One of the climate bill’s co-sponsors, Sen. John Kerry (D., Mass.), signaled Thursday he was well aware of the political challenges facing his more conservative colleagues. Mr. Kerry has launched discussions with Sen. Lindsey Graham (R., S.C.) and Connecticut independent Sen. Joseph Lieberman to fashion a compromise measure.

Doubts about cap-and-trade played a role in swinging some previously Democratic coal-mining areas of southwestern Virginia toward Republican gubernatorial candidate Bob McDonnell, the winner in Tuesday’s election. Mr. McDonnell attacked his Democratic opponent, R. Creigh Deeds, as a supporter of Mr. Obama’s cap-and-trade energy plans.

Mr. Deeds argued that he would oppose any tax increases related to energy, but lost by a 2-to-1 margin in coal country.

Rep. Rick Boucher, a Democrat whose Virginia district encompasses the state’s coal-mining region, said Thursday the election results in his state should have no bearing on the climate issue or the broader Obama agenda.
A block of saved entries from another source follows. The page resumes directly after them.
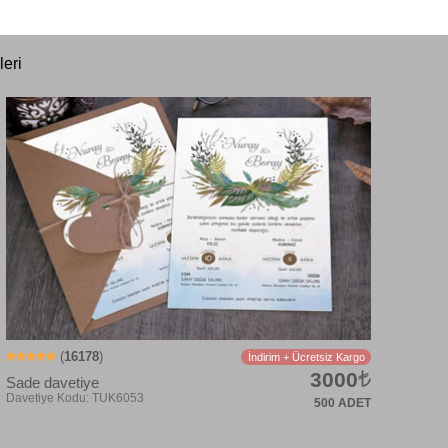
eri
(
16178
)
İndirim + Ücretsiz Kargo
3000
Sade davetiye
500 ADET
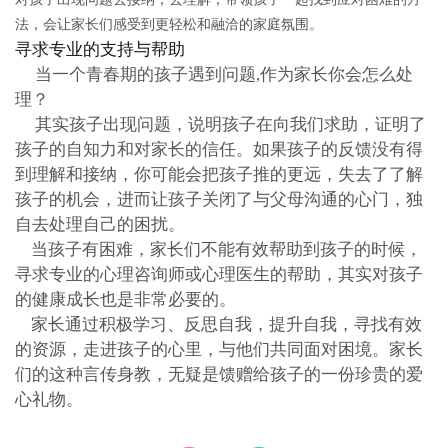
法，会让家长们感受到更轻松和融洽的家庭氛围。
寻求专业的支持与帮助
当一个青春期的孩子遇到问题,作为家长你会怎么处
理？
其实孩子出现问题，说明孩子在向我们求助，证明了
孩子的自知力和对家长的信任。如果孩子的反馈没有得
到理解和接纳，你可能会把孩子推的更远，失去了了解
孩子的机会，进而让孩子关闭了与父母沟通的心门，独
自去处理自己的困扰。
当孩子有困难，家长们不能有效帮助到孩子的时候，
寻求专业的心理咨询师或心理医生的帮助，其实对孩子
的健康成长也是非常必要的。
家长通过积极学习、反思自我，提升自我，寻找有效
的资源，走进孩子的心里，与他们共同面对困境。家长
们的这种言传身教，无疑是馈赠给孩子的一份珍贵的爱
心礼物。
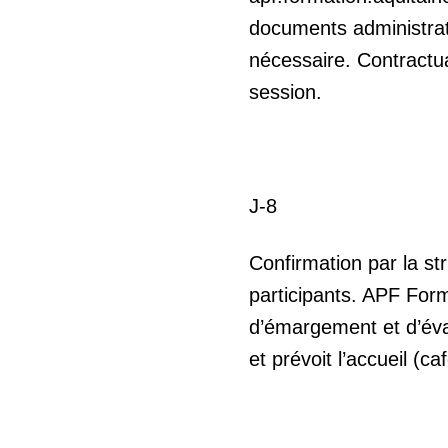
documents administrati
nécessaire. Contractual
session.
J-8
Confirmation par la st
participants. APF For
d’émargement et d’éva
et prévoit l’accueil (ca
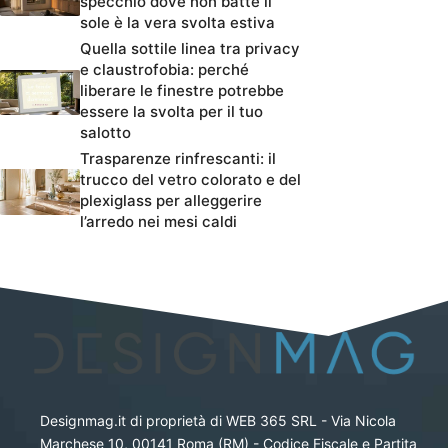
specchio dove non batte il
sole è la vera svolta estiva
Quella sottile linea tra privacy
e claustrofobia: perché
liberare le finestre potrebbe
essere la svolta per il tuo
salotto
Trasparenze rinfrescanti: il
trucco del vetro colorato e del
plexiglass per alleggerire
l’arredo nei mesi caldi
Designmag.it di proprietà di WEB 365 SRL - Via Nicola
Marchese 10, 00141 Roma (RM) - Codice Fiscale e Partita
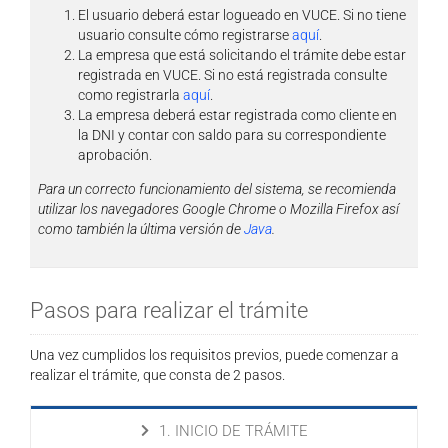
El usuario deberá estar logueado en VUCE. Si no tiene
usuario consulte cómo registrarse
aquí
.
La empresa que está solicitando el trámite debe estar
registrada en VUCE. Si no está registrada consulte
como registrarla
aquí
.
La empresa deberá estar registrada como cliente en
la DNI y contar con saldo para su correspondiente
aprobación.
Para un correcto funcionamiento del sistema, se recomienda
utilizar los navegadores Google Chrome o Mozilla Firefox así
como también la última versión de
Java
.
Pasos para realizar el trámite
Una vez cumplidos los requisitos previos, puede comenzar a
realizar el trámite, que consta de 2 pasos.
1. INICIO DE TRÁMITE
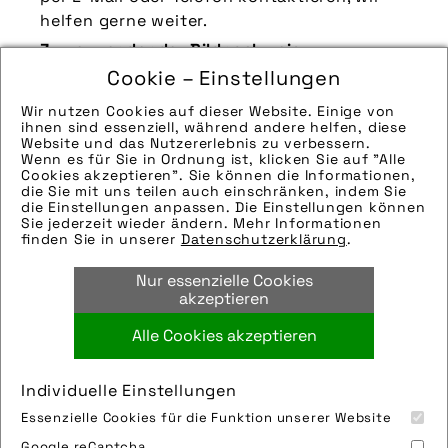
helfen gerne weiter.
Zu verwendender Bildnachweis:
Cookie – Einstellungen
Quelle/Source: „www.sks-germany.com |
pd-f“
Wir nutzen Cookies auf dieser Website. Einige von
ihnen sind essenziell, während andere helfen, diese
Technik-Info:
Website und das Nutzererlebnis zu verbessern.
Wenn es für Sie in Ordnung ist, klicken Sie auf "Alle
Hinweise zur weiteren Recherche:
Cookies akzeptieren". Sie können die Informationen,
Modellname: Rennkompressor 60
die Sie mit uns teilen auch einschränken, indem Sie
die Einstellungen anpassen. Die Einstellungen können
Hersteller: SKS-Germany
Sie jederzeit wieder ändern. Mehr Informationen
Tags:
finden Sie in unserer
Datenschutzerklärung
.
luftpumpe
,
sks germany
,
sks metaplast
Nur essenzielle Cookies
scheffer-klute gmbh
,
standpumpe
akzeptieren
Alle Cookies akzeptieren
Bild downloaden
Individuelle Einstellungen
Essenzielle Cookies für die Funktion unserer Website
Google reCaptcha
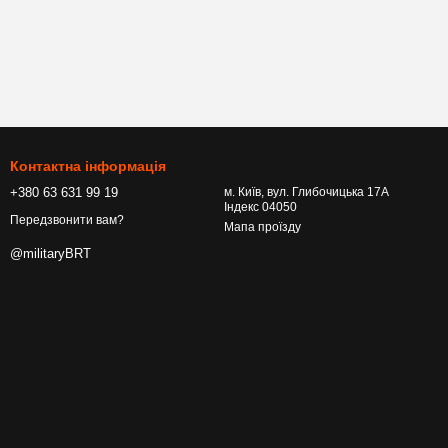
Контактна інформація
+380 63 631 99 19
м. Київ, вул. Глибочицька 17А
Індекс 04050
Передзвонити вам?
Мапа проїзду
@militaryBRT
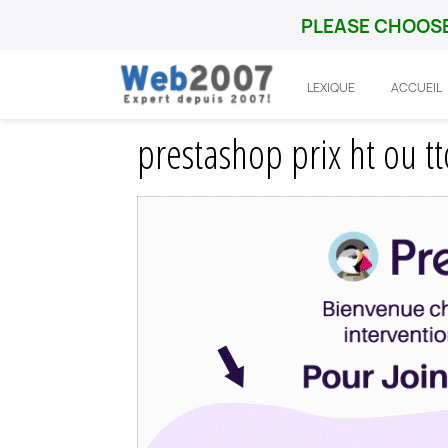
PLEASE CHOOSE
LEXIQUE
ACCUEIL
Accueil
Prestashop
Integration
prest
prestashop prix ht ou tt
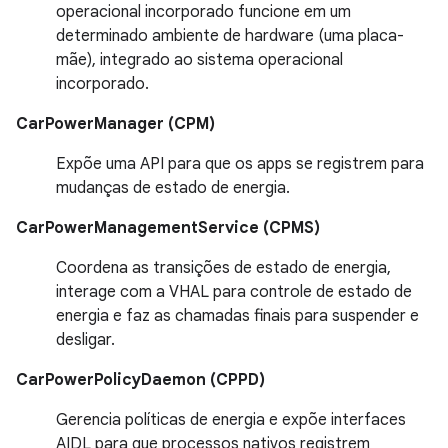
operacional incorporado funcione em um
determinado ambiente de hardware (uma placa-
mãe), integrado ao sistema operacional
incorporado.
CarPowerManager (CPM)
Expõe uma API para que os apps se registrem para
mudanças de estado de energia.
CarPowerManagementService (CPMS)
Coordena as transições de estado de energia,
interage com a VHAL para controle de estado de
energia e faz as chamadas finais para suspender e
desligar.
CarPowerPolicyDaemon (CPPD)
Gerencia políticas de energia e expõe interfaces
AIDL para que processos nativos registrem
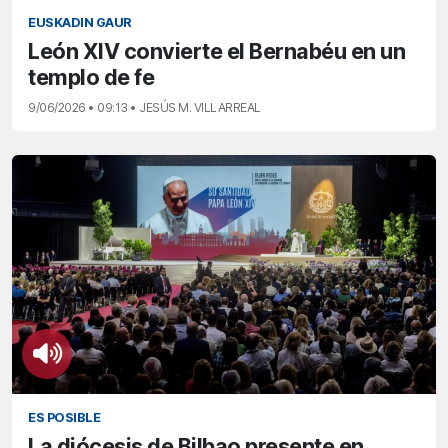
EUSKADIN GAUR
León XIV convierte el Bernabéu en un
templo de fe
9/06/2026 • 09:13 • JESÚS M. VILLARREAL
ES POSIBLE
La diócesis de Bilbao presente en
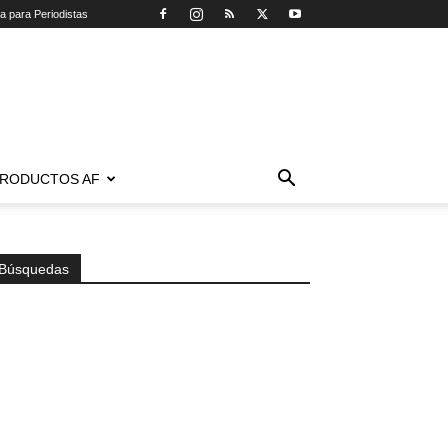
ca para Periodistas
RODUCTOS AF
Búsquedas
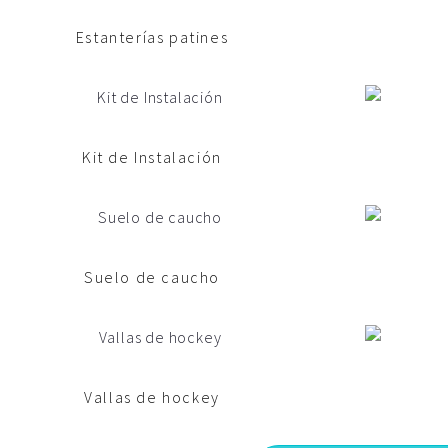
Estanterías patines
Kit de Instalación
Suelo de caucho
Vallas de hockey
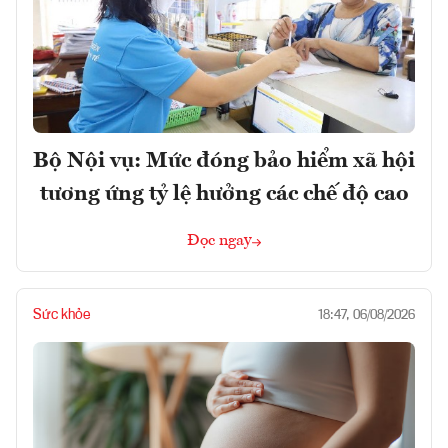
Bộ Nội vụ: Mức đóng bảo hiểm xã hội
tương ứng tỷ lệ hưởng các chế độ cao
Đọc ngay
Sức khỏe
18:47, 06/08/2026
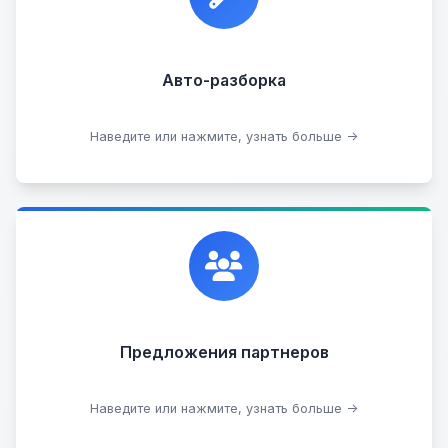
Прием б/у запчастей
Авто-разборка
Сдать на разборку
Наведите или нажмите, узнать больше →
Сотрудничаем с лучшими организациями. Если у
вас есть интересные идеи, мы всегда открыты к
сотрудничеству.
Предложения партнеров
Стать партнером
Наведите или нажмите, узнать больше →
But he said any climate measure would have to accommodate industry concerns and minimize costs to consumers, and that candidates in conservative districts next year should be armed with those arguments.

Senate Democrats considered vulnerable in the 2010 election include Majority Leader Harry Reid of Nevada and moderates Blanche Lincoln of Arkansas and Arlen Specter of Pennsylvania.